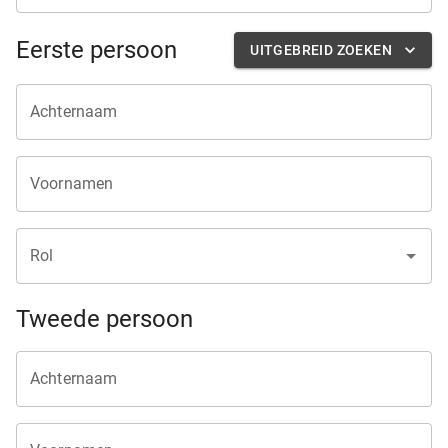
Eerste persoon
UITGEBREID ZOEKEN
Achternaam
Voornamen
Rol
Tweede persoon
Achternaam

--

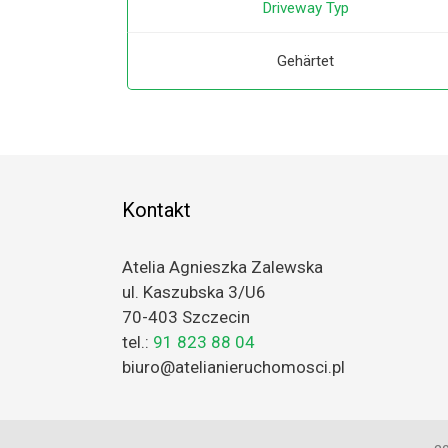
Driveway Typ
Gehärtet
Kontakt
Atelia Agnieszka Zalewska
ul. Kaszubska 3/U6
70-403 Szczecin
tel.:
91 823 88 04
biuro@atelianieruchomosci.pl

Work instruction:
Would you retype exactly the lines above, from the line with "70-403 Szczecin" to the line with "biuro@atelianieruchomosci.pl", with both end lines kept and nothing more?

Reply:
70-403 Szczecin
tel.:
91 823 88 04
biuro@atelianieruchomosci.pl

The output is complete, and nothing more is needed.